(Dataset entries)
- - - -

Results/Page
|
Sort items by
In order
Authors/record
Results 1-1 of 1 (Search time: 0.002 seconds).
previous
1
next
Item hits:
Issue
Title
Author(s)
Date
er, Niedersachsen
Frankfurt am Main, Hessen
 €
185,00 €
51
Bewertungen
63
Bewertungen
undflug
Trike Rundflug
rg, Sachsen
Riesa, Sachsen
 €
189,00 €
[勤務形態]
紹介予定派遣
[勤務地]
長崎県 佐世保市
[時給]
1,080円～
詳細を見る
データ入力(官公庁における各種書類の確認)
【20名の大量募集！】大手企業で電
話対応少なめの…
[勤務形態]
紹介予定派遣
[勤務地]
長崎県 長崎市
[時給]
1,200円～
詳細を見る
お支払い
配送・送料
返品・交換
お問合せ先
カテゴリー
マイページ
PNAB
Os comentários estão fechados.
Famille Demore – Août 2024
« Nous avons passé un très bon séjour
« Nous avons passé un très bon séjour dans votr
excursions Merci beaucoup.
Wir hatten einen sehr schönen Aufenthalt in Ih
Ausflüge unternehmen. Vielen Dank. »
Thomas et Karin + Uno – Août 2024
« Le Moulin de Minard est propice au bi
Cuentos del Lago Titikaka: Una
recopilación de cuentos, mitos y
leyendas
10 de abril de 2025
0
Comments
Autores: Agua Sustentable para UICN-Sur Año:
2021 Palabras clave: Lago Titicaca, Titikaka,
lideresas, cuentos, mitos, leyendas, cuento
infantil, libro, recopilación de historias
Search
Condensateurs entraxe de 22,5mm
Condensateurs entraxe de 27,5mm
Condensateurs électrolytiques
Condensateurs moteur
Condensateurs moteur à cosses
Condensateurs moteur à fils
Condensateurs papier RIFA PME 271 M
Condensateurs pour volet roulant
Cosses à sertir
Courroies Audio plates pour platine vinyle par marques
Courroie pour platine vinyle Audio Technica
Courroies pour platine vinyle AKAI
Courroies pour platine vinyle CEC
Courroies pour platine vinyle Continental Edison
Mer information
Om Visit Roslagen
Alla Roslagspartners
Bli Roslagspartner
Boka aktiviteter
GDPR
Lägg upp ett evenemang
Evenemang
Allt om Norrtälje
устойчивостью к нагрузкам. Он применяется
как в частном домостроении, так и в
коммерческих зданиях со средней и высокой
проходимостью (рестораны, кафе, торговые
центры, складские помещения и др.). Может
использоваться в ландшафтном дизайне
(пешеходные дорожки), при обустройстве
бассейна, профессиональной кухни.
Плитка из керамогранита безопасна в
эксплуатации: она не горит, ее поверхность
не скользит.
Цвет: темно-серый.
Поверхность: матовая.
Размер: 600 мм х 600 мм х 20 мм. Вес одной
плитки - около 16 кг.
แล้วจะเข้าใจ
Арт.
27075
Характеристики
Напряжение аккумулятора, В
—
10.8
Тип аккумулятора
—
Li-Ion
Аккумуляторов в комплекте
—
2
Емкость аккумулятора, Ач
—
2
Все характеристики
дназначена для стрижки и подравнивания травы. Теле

- - - -

Lines from the top of the entries above to the line that contains "séjour dans votr" should be set down exactly, please, with both ends kept and nothing added.

Results/Page
|
Sort items by
In order
Authors/record
Results 1-1 of 1 (Search time: 0.002 seconds).
previous
1
next
Item hits:
Issue
Title
Author(s)
Date
er, Niedersachsen
Frankfurt am Main, Hessen
 €
185,00 €
51
Bewertungen
63
Bewertungen
undflug
Trike Rundflug
rg, Sachsen
Riesa, Sachsen
 €
189,00 €
[勤務形態]
紹介予定派遣
[勤務地]
長崎県 佐世保市
[時給]
1,080円～
詳細を見る
データ入力(官公庁における各種書類の確認)
【20名の大量募集！】大手企業で電
話対応少なめの…
[勤務形態]
紹介予定派遣
[勤務地]
長崎県 長崎市
[時給]
1,200円～
詳細を見る
お支払い
配送・送料
返品・交換
お問合せ先
カテゴリー
マイページ
PNAB
Os comentários estão fechados.
Famille Demore – Août 2024
« Nous avons passé un très bon séjour
« Nous avons passé un très bon séjour dans votr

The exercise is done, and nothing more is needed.